◆ **Work request**: Can you rewrite the listing below so that "measuring cylinder" becomes "graduated cylinder" everywhere it appears, with everything else left unchanged?

◆ **Measuring instrument readout data**:

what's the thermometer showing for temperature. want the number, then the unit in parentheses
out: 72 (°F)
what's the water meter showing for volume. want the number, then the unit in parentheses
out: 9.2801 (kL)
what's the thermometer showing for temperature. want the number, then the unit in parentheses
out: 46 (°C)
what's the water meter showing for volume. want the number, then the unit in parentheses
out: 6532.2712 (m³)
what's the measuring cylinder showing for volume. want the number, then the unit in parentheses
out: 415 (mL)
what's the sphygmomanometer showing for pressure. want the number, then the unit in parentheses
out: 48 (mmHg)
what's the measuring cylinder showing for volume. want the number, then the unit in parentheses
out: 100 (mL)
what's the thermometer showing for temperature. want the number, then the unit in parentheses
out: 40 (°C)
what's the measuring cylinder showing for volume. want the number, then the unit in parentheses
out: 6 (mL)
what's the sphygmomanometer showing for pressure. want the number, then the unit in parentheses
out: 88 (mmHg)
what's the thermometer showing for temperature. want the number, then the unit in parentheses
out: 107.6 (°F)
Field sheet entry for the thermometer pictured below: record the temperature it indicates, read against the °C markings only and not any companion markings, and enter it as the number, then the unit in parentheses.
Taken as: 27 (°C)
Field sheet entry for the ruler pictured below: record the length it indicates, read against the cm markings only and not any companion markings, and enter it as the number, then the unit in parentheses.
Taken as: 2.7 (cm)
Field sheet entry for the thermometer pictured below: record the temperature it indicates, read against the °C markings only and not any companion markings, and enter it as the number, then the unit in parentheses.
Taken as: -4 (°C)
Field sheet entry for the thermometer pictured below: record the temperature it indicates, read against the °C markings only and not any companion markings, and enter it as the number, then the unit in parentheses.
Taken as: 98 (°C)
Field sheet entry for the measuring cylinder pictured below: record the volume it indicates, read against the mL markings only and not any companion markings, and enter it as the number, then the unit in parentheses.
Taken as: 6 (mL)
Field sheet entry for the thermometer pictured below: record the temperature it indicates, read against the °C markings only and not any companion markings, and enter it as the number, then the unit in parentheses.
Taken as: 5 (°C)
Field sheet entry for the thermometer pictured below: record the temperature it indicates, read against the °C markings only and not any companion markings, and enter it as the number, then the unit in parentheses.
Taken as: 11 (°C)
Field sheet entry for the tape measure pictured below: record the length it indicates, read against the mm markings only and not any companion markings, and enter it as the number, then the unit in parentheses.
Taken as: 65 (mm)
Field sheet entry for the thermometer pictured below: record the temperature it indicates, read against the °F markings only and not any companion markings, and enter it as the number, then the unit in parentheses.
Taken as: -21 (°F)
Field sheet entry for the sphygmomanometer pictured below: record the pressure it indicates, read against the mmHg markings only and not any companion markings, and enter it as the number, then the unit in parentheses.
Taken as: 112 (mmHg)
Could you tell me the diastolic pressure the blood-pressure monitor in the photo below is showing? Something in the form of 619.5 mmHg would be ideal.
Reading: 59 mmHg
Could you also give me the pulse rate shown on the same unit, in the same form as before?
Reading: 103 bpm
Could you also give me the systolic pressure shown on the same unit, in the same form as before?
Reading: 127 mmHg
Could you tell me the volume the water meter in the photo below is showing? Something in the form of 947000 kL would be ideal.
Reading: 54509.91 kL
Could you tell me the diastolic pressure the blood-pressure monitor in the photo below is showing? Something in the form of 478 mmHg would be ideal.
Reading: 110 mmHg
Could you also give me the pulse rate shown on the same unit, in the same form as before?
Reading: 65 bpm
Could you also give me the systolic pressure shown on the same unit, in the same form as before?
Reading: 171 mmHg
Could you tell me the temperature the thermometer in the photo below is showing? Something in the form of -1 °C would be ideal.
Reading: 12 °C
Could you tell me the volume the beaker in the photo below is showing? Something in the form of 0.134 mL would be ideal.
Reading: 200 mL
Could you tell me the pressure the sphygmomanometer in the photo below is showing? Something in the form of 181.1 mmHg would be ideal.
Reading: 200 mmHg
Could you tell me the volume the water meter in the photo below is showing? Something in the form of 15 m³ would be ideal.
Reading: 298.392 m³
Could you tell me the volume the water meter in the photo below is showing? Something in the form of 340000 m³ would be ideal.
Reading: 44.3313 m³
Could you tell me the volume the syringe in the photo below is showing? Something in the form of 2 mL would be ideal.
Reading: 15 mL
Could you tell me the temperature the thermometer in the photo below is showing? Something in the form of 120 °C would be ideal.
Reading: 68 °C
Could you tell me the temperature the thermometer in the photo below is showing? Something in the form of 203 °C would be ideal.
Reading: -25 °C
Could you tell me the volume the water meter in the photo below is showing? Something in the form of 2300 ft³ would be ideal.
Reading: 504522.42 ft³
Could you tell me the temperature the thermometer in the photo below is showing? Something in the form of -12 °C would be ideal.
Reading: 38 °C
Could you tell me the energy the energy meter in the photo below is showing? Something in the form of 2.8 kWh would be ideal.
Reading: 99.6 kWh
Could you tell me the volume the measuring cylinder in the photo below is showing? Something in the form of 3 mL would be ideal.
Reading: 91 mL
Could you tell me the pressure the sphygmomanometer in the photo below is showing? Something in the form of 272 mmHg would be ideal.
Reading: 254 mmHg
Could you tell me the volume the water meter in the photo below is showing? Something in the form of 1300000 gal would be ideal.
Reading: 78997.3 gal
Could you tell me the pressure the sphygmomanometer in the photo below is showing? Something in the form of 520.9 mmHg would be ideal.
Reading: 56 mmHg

◆ **Answer to this exercise**:
what's the thermometer showing for temperature. want the number, then the unit in parentheses
out: 72 (°F)
what's the water meter showing for volume. want the number, then the unit in parentheses
out: 9.2801 (kL)
what's the thermometer showing for temperature. want the number, then the unit in parentheses
out: 46 (°C)
what's the water meter showing for volume. want the number, then the unit in parentheses
out: 6532.2712 (m³)
what's the graduated cylinder showing for volume. want the number, then the unit in parentheses
out: 415 (mL)
what's the sphygmomanometer showing for pressure. want the number, then the unit in parentheses
out: 48 (mmHg)
what's the graduated cylinder showing for volume. want the number, then the unit in parentheses
out: 100 (mL)
what's the thermometer showing for temperature. want the number, then the unit in parentheses
out: 40 (°C)
what's the graduated cylinder showing for volume. want the number, then the unit in parentheses
out: 6 (mL)
what's the sphygmomanometer showing for pressure. want the number, then the unit in parentheses
out: 88 (mmHg)
what's the thermometer showing for temperature. want the number, then the unit in parentheses
out: 107.6 (°F)
Field sheet entry for the thermometer pictured below: record the temperature it indicates, read against the °C markings only and not any companion markings, and enter it as the number, then the unit in parentheses.
Taken as: 27 (°C)
Field sheet entry for the ruler pictured below: record the length it indicates, read against the cm markings only and not any companion markings, and enter it as the number, then the unit in parentheses.
Taken as: 2.7 (cm)
Field sheet entry for the thermometer pictured below: record the temperature it indicates, read against the °C markings only and not any companion markings, and enter it as the number, then the unit in parentheses.
Taken as: -4 (°C)
Field sheet entry for the thermometer pictured below: record the temperature it indicates, read against the °C markings only and not any companion markings, and enter it as the number, then the unit in parentheses.
Taken as: 98 (°C)
Field sheet entry for the graduated cylinder pictured below: record the volume it indicates, read against the mL markings only and not any companion markings, and enter it as the number, then the unit in parentheses.
Taken as: 6 (mL)
Field sheet entry for the thermometer pictured below: record the temperature it indicates, read against the °C markings only and not any companion markings, and enter it as the number, then the unit in parentheses.
Taken as: 5 (°C)
Field sheet entry for the thermometer pictured below: record the temperature it indicates, read against the °C markings only and not any companion markings, and enter it as the number, then the unit in parentheses.
Taken as: 11 (°C)
Field sheet entry for the tape measure pictured below: record the length it indicates, read against the mm markings only and not any companion markings, and enter it as the number, then the unit in parentheses.
Taken as: 65 (mm)
Field sheet entry for the thermometer pictured below: record the temperature it indicates, read against the °F markings only and not any companion markings, and enter it as the number, then the unit in parentheses.
Taken as: -21 (°F)
Field sheet entry for the sphygmomanometer pictured below: record the pressure it indicates, read against the mmHg markings only and not any companion markings, and enter it as the number, then the unit in parentheses.
Taken as: 112 (mmHg)
Could you tell me the diastolic pressure the blood-pressure monitor in the photo below is showing? Something in the form of 619.5 mmHg would be ideal.
Reading: 59 mmHg
Could you also give me the pulse rate shown on the same unit, in the same form as before?
Reading: 103 bpm
Could you also give me the systolic pressure shown on the same unit, in the same form as before?
Reading: 127 mmHg
Could you tell me the volume the water meter in the photo below is showing? Something in the form of 947000 kL would be ideal.
Reading: 54509.91 kL
Could you tell me the diastolic pressure the blood-pressure monitor in the photo below is showing? Something in the form of 478 mmHg would be ideal.
Reading: 110 mmHg
Could you also give me the pulse rate shown on the same unit, in the same form as before?
Reading: 65 bpm
Could you also give me the systolic pressure shown on the same unit, in the same form as before?
Reading: 171 mmHg
Could you tell me the temperature the thermometer in the photo below is showing? Something in the form of -1 °C would be ideal.
Reading: 12 °C
Could you tell me the volume the beaker in the photo below is showing? Something in the form of 0.134 mL would be ideal.
Reading: 200 mL
Could you tell me the pressure the sphygmomanometer in the photo below is showing? Something in the form of 181.1 mmHg would be ideal.
Reading: 200 mmHg
Could you tell me the volume the water meter in the photo below is showing? Something in the form of 15 m³ would be ideal.
Reading: 298.392 m³
Could you tell me the volume the water meter in the photo below is showing? Something in the form of 340000 m³ would be ideal.
Reading: 44.3313 m³
Could you tell me the volume the syringe in the photo below is showing? Something in the form of 2 mL would be ideal.
Reading: 15 mL
Could you tell me the temperature the thermometer in the photo below is showing? Something in the form of 120 °C would be ideal.
Reading: 68 °C
Could you tell me the temperature the thermometer in the photo below is showing? Something in the form of 203 °C would be ideal.
Reading: -25 °C
Could you tell me the volume the water meter in the photo below is showing? Something in the form of 2300 ft³ would be ideal.
Reading: 504522.42 ft³
Could you tell me the temperature the thermometer in the photo below is showing? Something in the form of -12 °C would be ideal.
Reading: 38 °C
Could you tell me the energy the energy meter in the photo below is showing? Something in the form of 2.8 kWh would be ideal.
Reading: 99.6 kWh
Could you tell me the volume the graduated cylinder in the photo below is showing? Something in the form of 3 mL would be ideal.
Reading: 91 mL
Could you tell me the pressure the sphygmomanometer in the photo below is showing? Something in the form of 272 mmHg would be ideal.
Reading: 254 mmHg
Could you tell me the volume the water meter in the photo below is showing? Something in the form of 1300000 gal would be ideal.
Reading: 78997.3 gal
Could you tell me the pressure the sphygmomanometer in the photo below is showing? Something in the form of 520.9 mmHg would be ideal.
Reading: 56 mmHg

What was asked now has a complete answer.